Before his wife died, Lewis viewed suffering much like we do- on the evening news. We watch it and theorize about what possible use it could have or why it persists and what we should do about it. We toss out answers like the ones above, some of them convincing but none of them fully satisfying. We fail to get our heads around it. Words fail us.
We remain fascinated by calamity, wondering if it will be our turn next and how we will respond. We slow down to view car wrecks, both repelled and spellbound by human suffering.
With the death of his wife, Lewis was transformed from a spectator of suffering to someone crushed by despair. In A Grief Observed, a book he did not want published using his name, he was no longer a spectator like we are often spectators, hypothesizing doctrine as we watch tsunami carnage on T. V.
Instead, Lewis became the Australian man whose six-month old baby had been swept from his arms.
Grief overwhelmed him. He still believed in God, but he “was in danger of coming to believe such terrible things about him.” God must be a “Cosmic Sadist”, even a "spiteful imbecile". He had not realized this before because only now, with the death of his beloved Joy, had the stakes been raised “horrible high”.
Pain and death were no longer parlor games for Lewis. They were now gut-wrenching personal experiences.

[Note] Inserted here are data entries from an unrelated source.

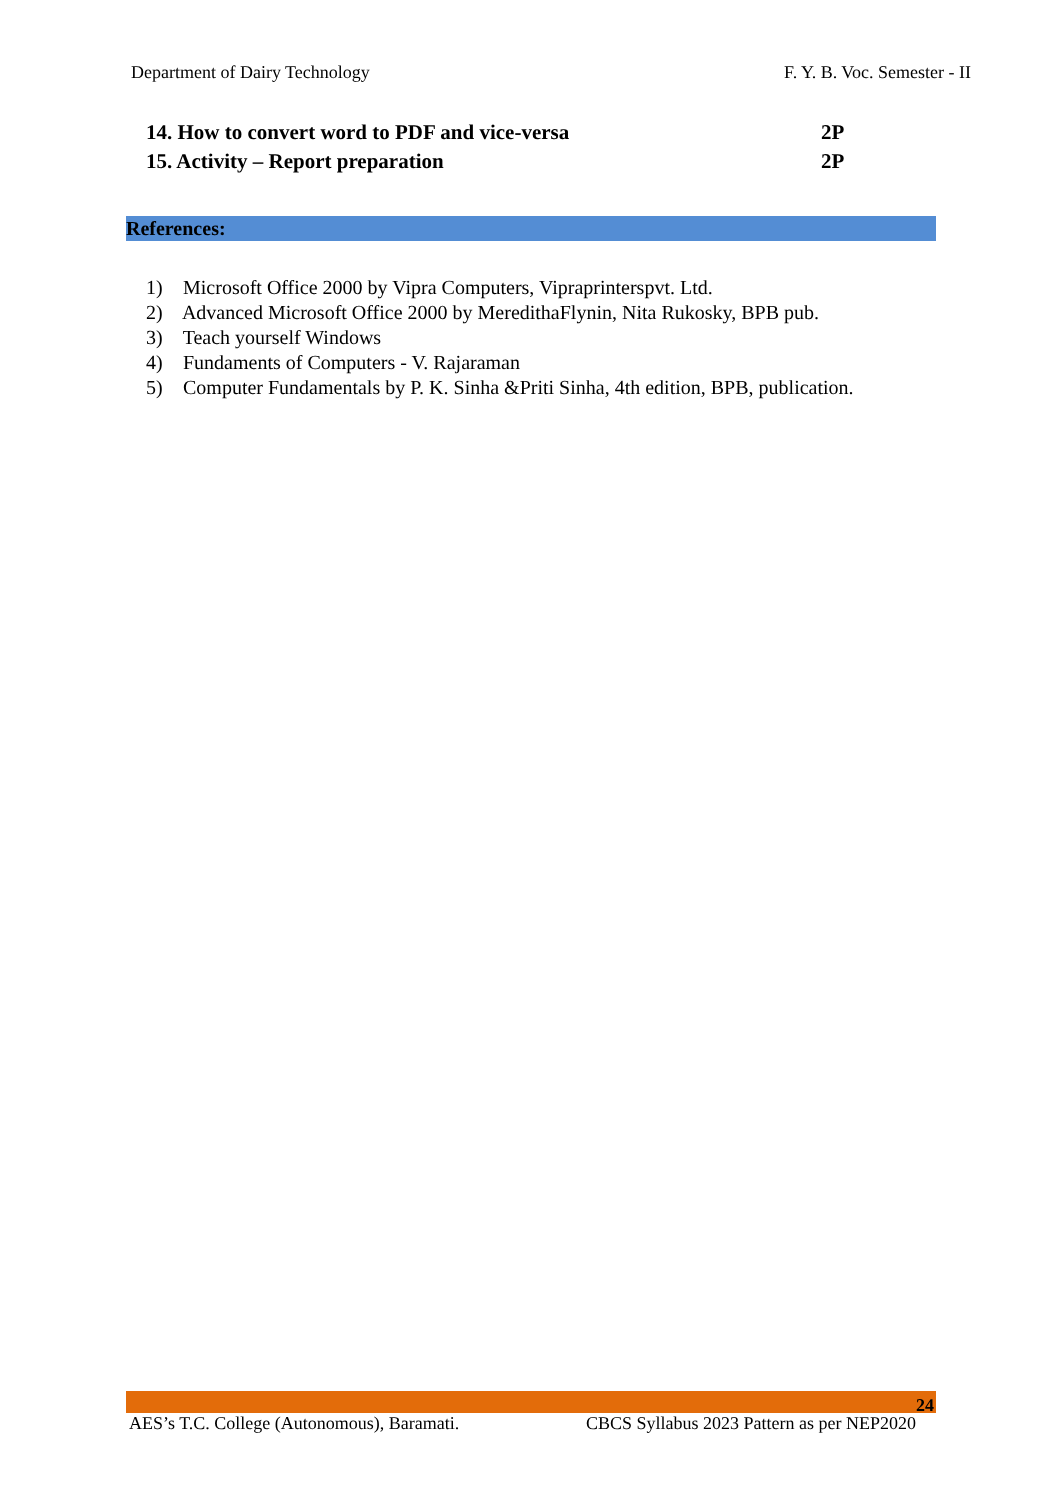Department of Dairy Technology F. Y. B. Voc. Semester - II
14. How to convert word to PDF and vice-versa 2P
15. Activity – Report preparation 2P
References:
1) Microsoft Office 2000 by Vipra Computers, Vipraprinterspvt. Ltd.
2) Advanced Microsoft Office 2000 by MeredithaFlynin, Nita Rukosky, BPB pub.
3) Teach yourself Windows
4) Fundaments of Computers - V. Rajaraman
5) Computer Fundamentals by P. K. Sinha &Priti Sinha, 4th edition, BPB, publication.
24
AES’s T.C. College (Autonomous), Baramati. CBCS Syllabus 2023 Pattern as per NEP2020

Lewis was losing control of his world.
These experiences remind us of our limited place in the world. Any attempt to fully manage them, especially with words, becomes a Tower of Babel as we try to reach ultimate understanding through our own effort. We simply must live through it. Ultimately, God is the Creator of our world. We are not. Ultimate Understanding reaches us.
In a strange and ironic way the problem of pain shows us that God is beyond our construction. God is not the God we define, He is the One we worship. He reveals Himself to us. He is that He is.
This was Lewis’ conclusion as well as he rediscovered his faith after his loss:
"Nothing will shake a man--or at any rate a man like me--out of his merely verbal thinking and his merely notional beliefs. He has to be knocked silly before he comes to his senses. Only torture will bring out the truth. Only under torture does he discover it himself."
Perhaps such experiences are so essential to what it means to be created human, so primitive to being a creature of a Creator, that it is only through these experiences; the pain of emotional grief, the joy of spiritual awe, the ecstasy of sexual union, the intimacy of covenantal love; all diminished when reduced to words, that we come to know our place in the world. Perhaps our problem with pain is the same as our problem with love or with the birth of a child or with spiritual transcendence -- we do not master them by putting words to them. They are beyond words. These experiences are always more than we could have managed, imagined or described.
We do not begin to understand them and we kid ourselves when we think we do.
Try as we can, and it is good to do so, at the end we can not fully understand the problem of pain or the death of an innocent. We do not have God’s eyes.
How can we worship a God who allows Melina’s family to suffer such terrible anguish? How can we worship a God who allows so many innocent lives to aimlessly perish?
Because He is God.
Perhaps this is why Golgotha remains such a profound mystery, one beyond description. Perhaps it is why it remains so relevant even to a modern world.